Так вот, я и моя собака пошли на улицу Красных гвардейцев и тут же у ворот увидели Тамарку, дочку летчика.
— А-а, — сказал я запросто, — здравствуй!
— Здравствуй, — ответила Тамарка. Это была рослая, крепкая девчонка с маленькими крапчатыми глазками и похожим на куриную гузку носом.
Мы постояли друг против друга молча.
— Как зовут твою собаку? — спросила наконец Тамарка.
— Пион.
— Врешь. Овчаркам не дают такие клички. Джек или Джульбарс.
— А мою зовут Пион. Я ее люблю, — добавил я, чувствуя, что краснею.
— Конечно, собак любят.
— Я ей говорю: «Я тебя так люблю, хочешь, я буду твоей собакой?»
Тамарка фыркнула.
— Тамарка, — сказал я очень тихо, — ты… белый ангел.
Она хихикнула и завертела плечами, так это ей понравилось. Белым ангелом называл одну добрую девочку мальчик-негритенок из книжки, которую я недавно прочитал.
— А вон идет твоя бабушка, — сказала Тамарка.
Действительно, шла бабушка и озирала улицу, выглядывая меня или, может быть, Галейку. Бедная, она не находила покоя, когда мы исчезали со двора. И вот она шла, такая шикарная в своих одеждах, чутко отзывающихся на каждый ее шаг, — в длинном переливающемся платье из муслина, пестрых шальварах, мельтешащих над остроносыми, из желтой кожи, чувяками. И платок, нет, плат, натянувшийся на ее высоком лбу и завязанный концами на затылке, колышется по всей спине. И браслеты на запястьях, и кольца!..
— Да, это моя бабушка, — сказал я с гордостью.
Тамарка опять хихикнула. Нет, она не разделяла моего восторга, и это было моим давним мучением: я нравился Тамарке, но моей бабушки и моих чувств, связанных с нею, она не могла понять. Ей все это было чуждо — и только смешно. И мой восторг в конце концов оборачивался стыдом, сперва стыдом за Тамарку, вообще за ребят, не понимающих этого, а потом стыдом за бабушку и за себя, будто и вправду тут было что-то смешное и постыдное.
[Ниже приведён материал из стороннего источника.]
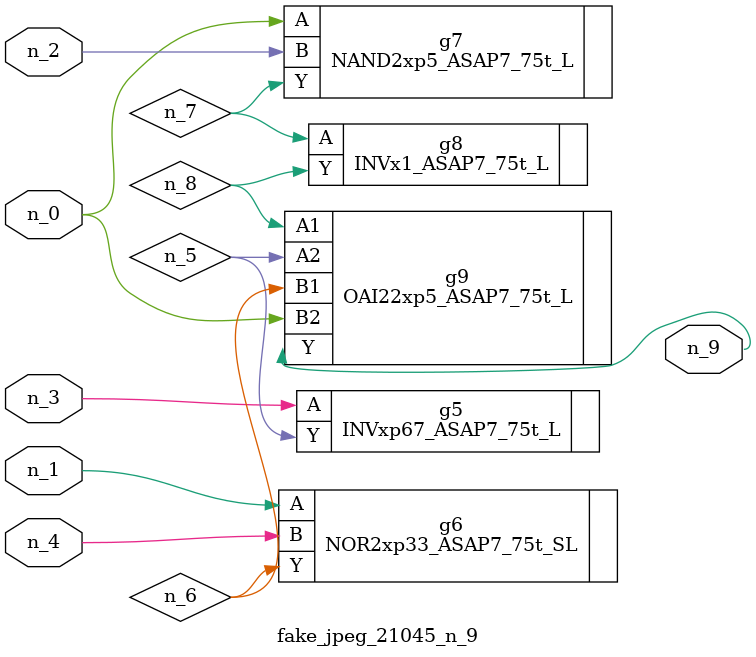
<source format=v>
module fake_jpeg_21045_n_9 (n_3, n_2, n_1, n_0, n_4, n_9);

input n_3;
input n_2;
input n_1;
input n_0;
input n_4;

output n_9;

wire n_8;
wire n_6;
wire n_5;
wire n_7;

INVxp67_ASAP7_75t_L g5 ( 
.A(n_3),
.Y(n_5)
);

NOR2xp33_ASAP7_75t_SL g6 ( 
.A(n_1),
.B(n_4),
.Y(n_6)
);

NAND2xp5_ASAP7_75t_L g7 ( 
.A(n_0),
.B(n_2),
.Y(n_7)
);

INVx1_ASAP7_75t_L g8 ( 
.A(n_7),
.Y(n_8)
);

OAI22xp5_ASAP7_75t_L g9 ( 
.A1(n_8),
.A2(n_5),
.B1(n_6),
.B2(n_0),
.Y(n_9)
);


endmodule
</source>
— Белый ангел, белый ангел, — пробормотал я с укором и растерянностью, и, как всегда, захотелось мне побежать к бабушке и подсунуть голову под ее мягкую прохладную ладонь.
И я побежал.
— Бабушка, я здесь! — крикнул я через дорогу.
— Стой, стой, — замахала она рукою. — Вон машина идет.
Но никакой машины не было, и я перебежал через дорогу. Я уткнулся лицом в кипящие прохладой складки ее муслинового платья и почувствовал, как легко и прозрачно у меня на душе.
— Бабушка, милая, идем, почитаю тебе сказку.
— Я очень люблю, когда ты читаешь, — сказала бабушка.
— Ну, — сказал я, — кого нам бояться! Идем.
Собака задышала чаще, и мне почудилось, что и она боится, как бы ее не погнали со двора. Небось и в эту минуту бабушка канючит из своих перин: «Асма, собаку все еще не увели? Ах, уведите же ее поскорей, пока она не покусала ребят! Асма, Асма…» — и мама забегает в ее комнату и в который раз клянется, что собаку немедленно уведут со двора, вот только Харис найдет ей хорошего хозяина.